3) Kadınlar, kız çocukları ve LGBTIQA+ bireylerin Avrupa ülkelerinde sığınma haklarına erişimini sağlayın.
Avrupa Komisyonu tarafından 2020’nin Eylül ayında sunulan göç ve sığınma meselesinin ele alındığı yeni bir Avrupa anlaşması projesi, her şeyden önce Avrupa’ya erişimi sınırlamayı amaçlıyor.
Korumaya ihtiyacı olan göçmenlerin haklarını değil, AB’nin çıkarlarını savunan bu anlaşmayı kınıyoruz.

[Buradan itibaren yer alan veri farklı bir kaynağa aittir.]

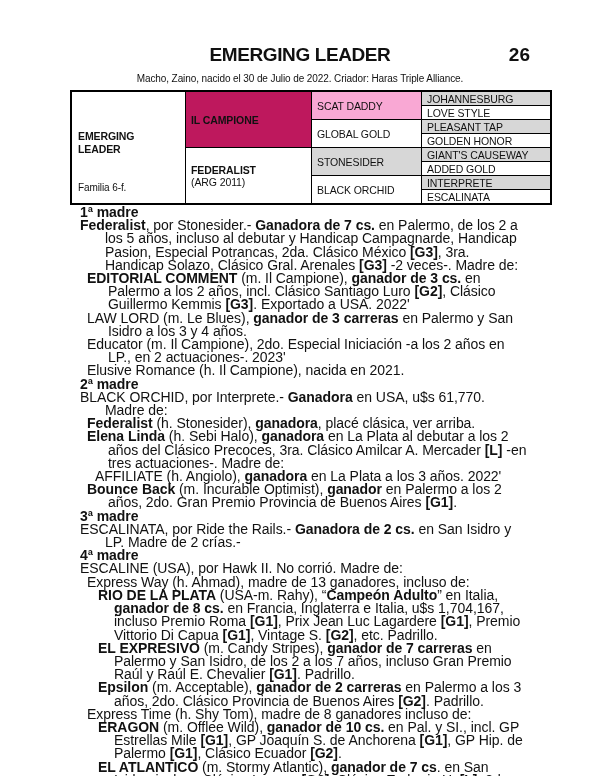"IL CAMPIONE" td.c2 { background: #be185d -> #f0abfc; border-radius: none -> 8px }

Daha sert bir sınır rejimi, Avrupa’nın dış sınırlarındaki hızlandırılmış prosedürler ve filtreleme, Türkiye gibi AB üyesi olmayan ülkelere kabul ve iltica prosedürlerinin kaldırılması ve sınır dışı edilmelerin kolaylaştırılması bu kabul edilemez anlaşmanın bel kemiğini oluşturuyor.
Avrupa ülkelerinin büyükelçiliklerine sığınma başvurularının yapılamaması Akdeniz’i dev bir mezarlığa dönüştürürken, hızlandırılmış sınır işlemleri başvuruların incelenmesini çabuklaştırmakta, kadınların ve beraberindeki çocukların, kız çocuklarının ve LGBTIQA+ bireylerin özel sığınma gerekçelerini ve kırılganlıklarını göz ardı etmektedir.
Kadınlar, kızlar ve LGBTIQA+ bireylerin Avrupa’da sığınma başvurusunda bulunmalarına yönelik kolaylaştırılmış yasal yolların açılması için çağrıda bulunuyoruz.”